Mijn goeroe

Er bestaan van die mensen die buiten de lijntjes kleuren. Ik houd van dat soort mensen. Of misschien beter, ik bewonder ze, want sommigen vind ik onuitstaanbaar. Je hebt eigenlijk twee soorten mensen die buiten de lijntjes kleuren. Mensen die dat doen vanuit een soort Calimeropositie en die van daaruit blijven schoppen tegen het systeem waar ze niet in mee kunnen draaien en eigenlijk altijd tegen de stroom in zwemmen. Dat soort bedoel ik niet. Maar die anderen die weliswaar vanuit dezelfde positie beginnen, maar daar een kracht van gemaakt hebben en weten hoe ze kunnen surfen over de toppen van het leven, dat zijn de mensen die ik echt bewonder.

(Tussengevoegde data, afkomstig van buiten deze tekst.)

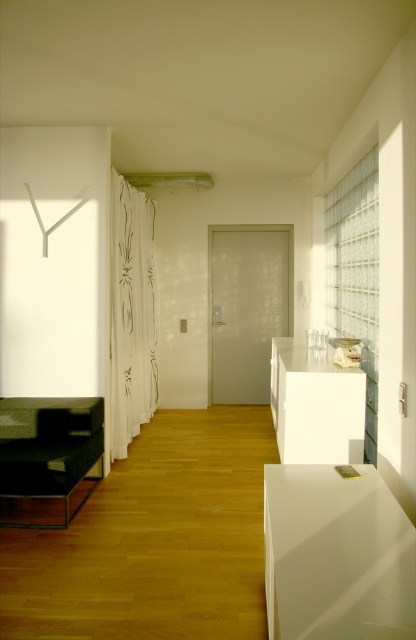
You are moving a large painting that is 1.5 meters wide. You want to place it on the wall between the white glossy cabinet at lower right and the white glossy cabinet at center. Is there enough space between them for the painting?

The white glossy cabinet at lower right is in front of the white glossy cabinet at center, so there is no space between them to place the painting.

Die mensen kom ik niet vaak tegen. Mensen die op de rokende puinhopen van hun jeugd een feestje weten te bouwen. Ik ken er een aantal. De eerste was mijn eerste grote liefde en de laatste heb ik uitgeroepen tot mijn goeroe. Niet een titel die hij zichzelf heeft gegeven, nee, die is echt van mij afkomstig. Ik volg hem ook niet ofzo, want zo zit ik niet in elkaar. Hoewel ik tegenwoordig wel beter het principe van een goeroe of meester begrijp als tussenstap naar overgave aan het Al, maar dat terzijde. Maar die titel heb ik hem gegeven omdat zijn levenslust en –liefde aanstekelijk is. Wanneer deze liefde echt is en het leven echt stroomt dan is het besmettelijk. In het begin tijdelijk, net zo lang totdat je ‘m zelf in iedere cel voelt. Vandaar het goeroeschap.

Dansvloer

Het was een avond in Club Lite dat ik werd besmet. Mijn goeroe had ik een tijd niet gezien en tot mijn verbazing zat hij nu in een rolstoel. Frontaal geschept op zijn motor en een kleine twee maanden was hij uit de roulatie geweest. Nou ja, niet helemaal, want werk ging al snel weer door. Veel te druk met teveel projecten. Maar dit was de eerste keer dat hij weer op een feestje was. En ik kan je vertellen dat er niemand in die hele tent zo straalde als hij. Een dankbaarder mens was er denk ik niet te vinden. Hij genoot zichtbaar met volle teugen. Zijn verwondingen, die overigens verbazingwekkend meevielen voor de zwaarte van het ongeluk, waren voor hem een tijdelijke tegenslag. Sterker nog, ze waren een cadeautje, want ze brachten ook veel goeds en nieuwe ervaringen. En zoals hij me de volgende dag schreef op Facebook, het leven is te kort om bij de pakken neer te zitten. Letterlijk had hij geen keus, figuurlijk wel.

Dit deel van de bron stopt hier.